Requirements:
**A)** Answer these from the stock option recitals, one answer per line, marked the same way:
(i) Which body adopted the Plan?
(ii) What kind of shares can the stock options be used to purchase?
(iii) Whom does the Board consider eligible for a grant of stock options under the Plan?
**B)** List every category of person that the stock option recitals say may be granted stock options under the Plan.
**C)** Continue the stock option recitals, starting after their final sentence.

-- START Reading passage --

WHEREAS, the Board of Directors of Company (the "Board") effective April
__, 1997, adopted The Orlando Predators Entertainment, Inc. Stock Option Plan
(the "Plan");
WHEREAS, the Plan provides for the granting of stock options by the Board
to directors, officers and key employees of Company or consultants of the
Company to purchase, or to exercise certain rights with respect to, shares of
no par value, voting common stock of the Company (the "Stock"), in accordance
with the terms and provisions thereof; and
WHEREAS, the Board considers the Grantee to be a person who is eligible
for a grant of stock options under the Plan, and has determined that it would be
in the best interest of Company to grant the stock options documented herein.

-- END Reading passage --
-- START Data excerpts --

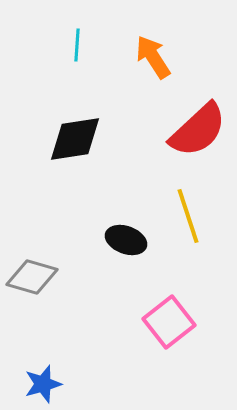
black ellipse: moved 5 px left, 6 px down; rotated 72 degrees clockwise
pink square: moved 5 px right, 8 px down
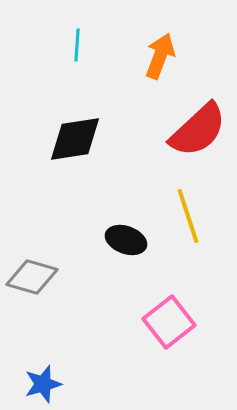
orange arrow: moved 7 px right, 1 px up; rotated 54 degrees clockwise
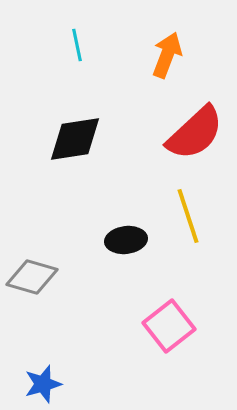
cyan line: rotated 16 degrees counterclockwise
orange arrow: moved 7 px right, 1 px up
red semicircle: moved 3 px left, 3 px down
black ellipse: rotated 27 degrees counterclockwise
pink square: moved 4 px down
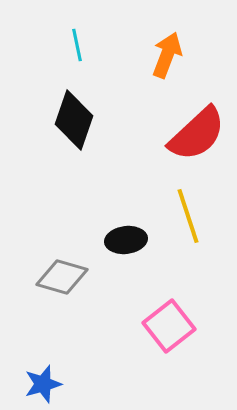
red semicircle: moved 2 px right, 1 px down
black diamond: moved 1 px left, 19 px up; rotated 62 degrees counterclockwise
gray diamond: moved 30 px right
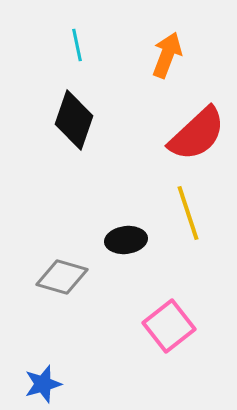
yellow line: moved 3 px up
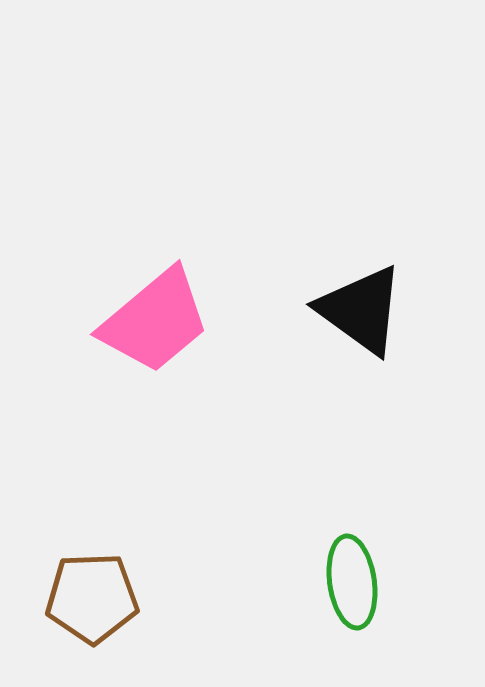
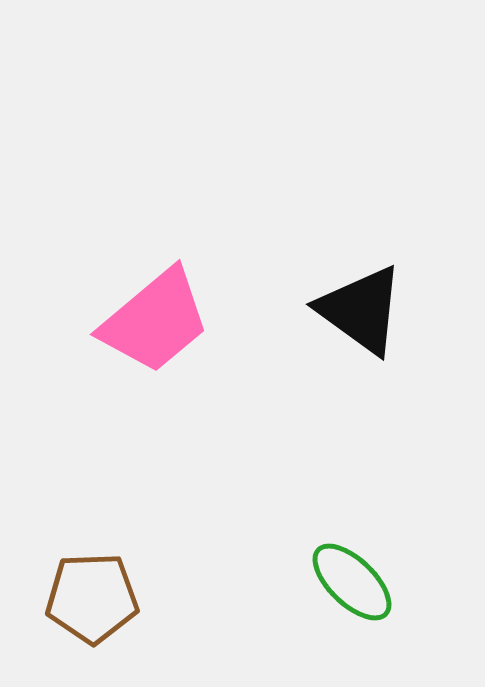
green ellipse: rotated 38 degrees counterclockwise
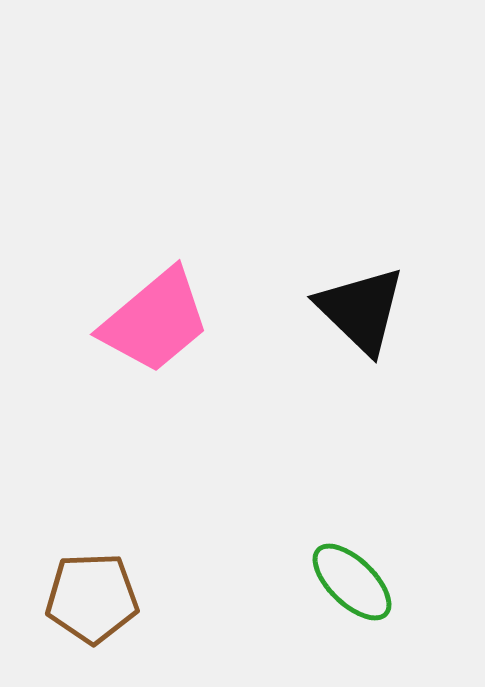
black triangle: rotated 8 degrees clockwise
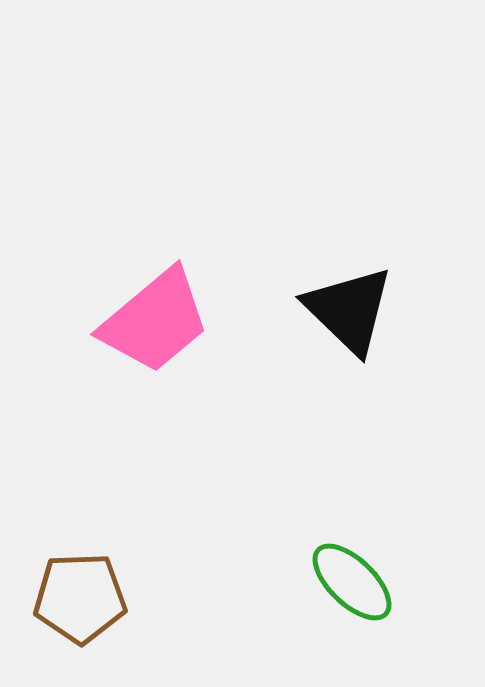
black triangle: moved 12 px left
brown pentagon: moved 12 px left
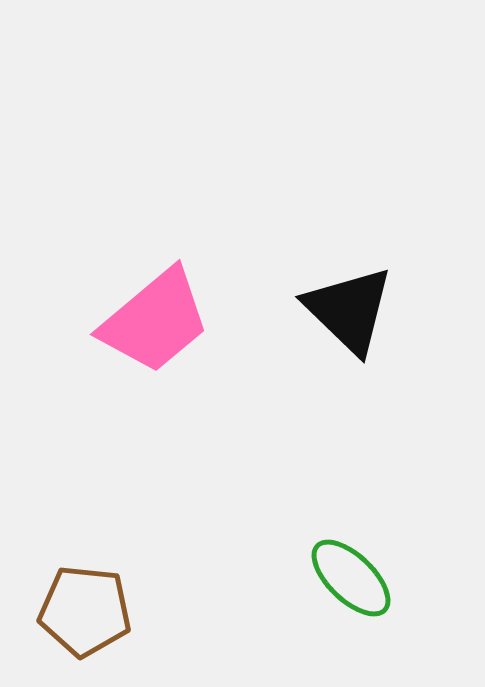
green ellipse: moved 1 px left, 4 px up
brown pentagon: moved 5 px right, 13 px down; rotated 8 degrees clockwise
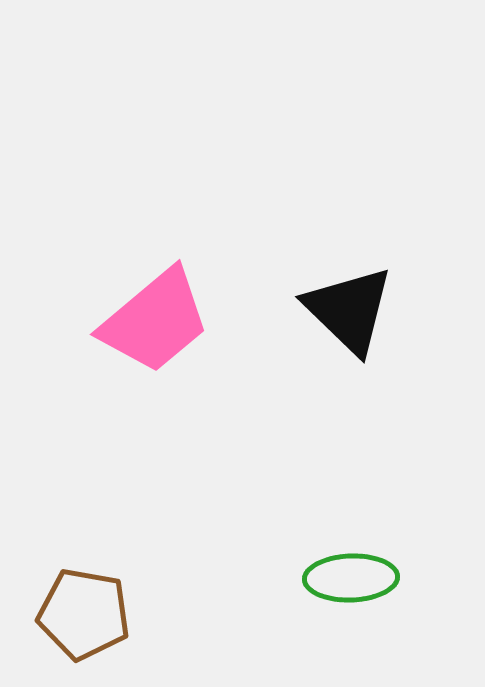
green ellipse: rotated 46 degrees counterclockwise
brown pentagon: moved 1 px left, 3 px down; rotated 4 degrees clockwise
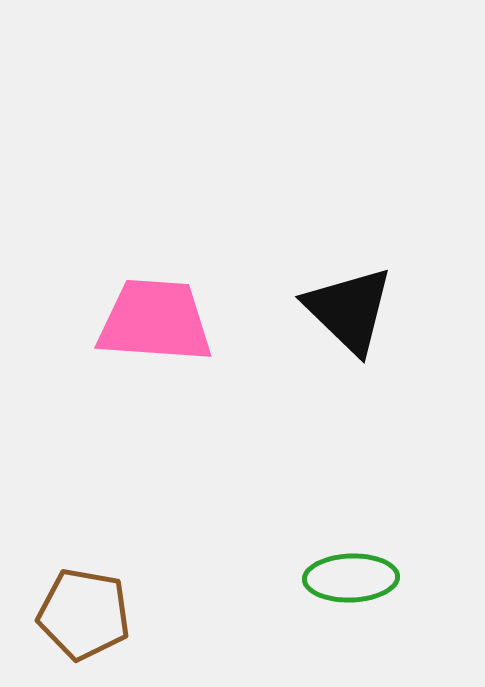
pink trapezoid: rotated 136 degrees counterclockwise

-- END Data excerpts --

Answers by task:
**A)**
(i) The Board of Directors of Company (the "Board").
(ii) Shares of no par value, voting common stock of the Company.
(iii) The Grantee.

**B)** Directors of Company, officers of Company, key employees of Company, and consultants of the Company.

**C)**
NOW, THEREFORE, the parties hereto, intending to be legally bound hereby,
agree as follows:
SECTION 1. GRANT OF OPTION; VESTING
Subject to the terms and conditions hereinafter set forth, Company, with
the approval and at the direction of the Board, hereby grants to the Grantee, as
of the Date of Grant, an option to purchase up to __________ shares of Stock at
a price of $_________ per share, the fair market value of such shares at the
time of the grant. Such option is hereinafter referred to as the "Option" and
the shares of stock purchasable upon exercise of the Option are hereinafter
sometimes referred to as the "Option Shares." The Option to purchase the Option
Shares shall vest as follows:_________________________________________________.
The vesting shall occur only if the Grantee on the date of the vesting has
continuously served as an employee, officer or director of the Company since the
Date of Grant.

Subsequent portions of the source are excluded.